Companies that want to drive the best results from mobilising their business processes need to give their employees access to apps that are as simple, attractive, integrated and rich as the consumer mobile apps they use every day.
This means organisations and their IT departments must learn from best practices in consumer app design and put the end-user experience at the heart of their mobile app development decisions.
That’s the word from Lynette Hundermark, MD of Useful & Beautiful, who says that the simple, beautiful design of consumer apps such as Evernote, WhatsApp, Dropbox, and various social media tools has set the benchmark for enterprise mobile apps. Mobile business solutions that are difficult to use will experience poor adoption or end up hindering users more than they help them.
Hundermark notes that enterprise software has traditionally had a reputation for delivering poor end-user experiences.
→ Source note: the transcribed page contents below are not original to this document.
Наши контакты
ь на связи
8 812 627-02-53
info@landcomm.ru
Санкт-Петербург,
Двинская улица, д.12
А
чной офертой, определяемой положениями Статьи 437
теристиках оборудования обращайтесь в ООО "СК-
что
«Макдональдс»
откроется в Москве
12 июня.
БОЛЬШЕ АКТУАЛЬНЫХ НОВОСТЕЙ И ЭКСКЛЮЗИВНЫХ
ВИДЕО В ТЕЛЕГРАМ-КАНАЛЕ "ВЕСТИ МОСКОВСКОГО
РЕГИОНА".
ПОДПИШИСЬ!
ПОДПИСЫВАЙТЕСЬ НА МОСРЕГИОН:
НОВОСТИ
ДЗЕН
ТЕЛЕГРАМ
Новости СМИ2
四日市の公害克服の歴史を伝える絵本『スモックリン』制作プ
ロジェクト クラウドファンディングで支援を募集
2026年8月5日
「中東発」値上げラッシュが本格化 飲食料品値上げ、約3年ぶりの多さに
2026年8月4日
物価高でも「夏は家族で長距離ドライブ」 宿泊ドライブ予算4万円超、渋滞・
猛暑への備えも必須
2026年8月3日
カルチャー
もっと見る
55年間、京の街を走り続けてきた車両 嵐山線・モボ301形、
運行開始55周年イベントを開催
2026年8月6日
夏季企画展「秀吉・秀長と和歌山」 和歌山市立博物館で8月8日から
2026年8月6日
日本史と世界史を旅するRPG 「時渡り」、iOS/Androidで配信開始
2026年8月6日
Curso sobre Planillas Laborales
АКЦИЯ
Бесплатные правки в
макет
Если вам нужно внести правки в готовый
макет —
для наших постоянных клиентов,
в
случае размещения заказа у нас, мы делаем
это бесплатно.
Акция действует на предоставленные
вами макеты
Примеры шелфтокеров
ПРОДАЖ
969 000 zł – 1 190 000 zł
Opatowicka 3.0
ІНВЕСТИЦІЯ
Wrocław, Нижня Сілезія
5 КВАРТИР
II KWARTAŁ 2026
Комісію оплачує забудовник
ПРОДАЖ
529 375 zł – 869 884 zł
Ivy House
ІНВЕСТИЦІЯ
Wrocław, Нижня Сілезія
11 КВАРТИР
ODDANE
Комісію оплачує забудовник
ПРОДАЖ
They’re often unattractive, unresponsive and poorly integrated with tools users rely on every day such as email, calendaring and time management. This results in poor adoption and high training costs.
What’s more, users often go out and find unauthorised consumer apps and software to do their work when they’re not happy with the corporate issue tools. “That introduces security and integration problems into the enterprise”, says Hundermark.
So, when designing and developing mobile enterprise apps, companies must think as deeply about the end-user experience of the actual business users, as they do about the functionality and corporate goals.
Globally, app adoption in the enterprise market is around two years behind the adoption of apps in the consumer market. But adoption is climbing as organisations seek ways to innovate, create efficiencies, and engage partners and customers in new and different ways.
Organisations also want mobile solutions that can seamlessly integrate into existing operations and processes. Strategic Analytics projects that the mobile enterprise app market will nearly double in value between 2012 and 2018 from $31-billion to $61-billion.
Mobile business solutions can help companies to become vastly more efficient and effective, with organisations looking at providing employee apps such as: employee self-service solutions that let people apply for leave from their cell phones; mobile access to ordering, invoicing, quoting and inventory for sales staff; and tools to support and manage field technicians.
But to get real ROI from these solutions, companies need to rethink their old approaches to designing and deploying applications. “As consumers, people get to choose the apps they use, while their work systems are chosen for them by the IT manager or a line executive,” says Hundermark.
“Enterprise application design decisions are often centred around the business process or the IT environment rather than the end-user’s experience and needs. A more user-centric philosophy can accommodate everything the business needs in terms of security and workflow without sacrificing beauty and ease of use.”
She adds: “Many South African companies are piloting mobile enterprise solutions. The best way to test the waters is to pilot solutions, analyse results, and find ways to improve, then roll out apps on a larger scale. The good news is that many of the principles learnt in the process of developing consumer mobile solutions can also help create positive user experiences for the end user in the enterprise world.
“Since users will use these apps every day to communicate and do their work, it’s a good idea to make them easy and enjoyable to use. Looking into the future of enterprise apps, I believe the ones that are most successful in achieving end-user adoption and meeting corporate goals will be those that resemble the consumer apps we use on our smartphones every day of our lives.”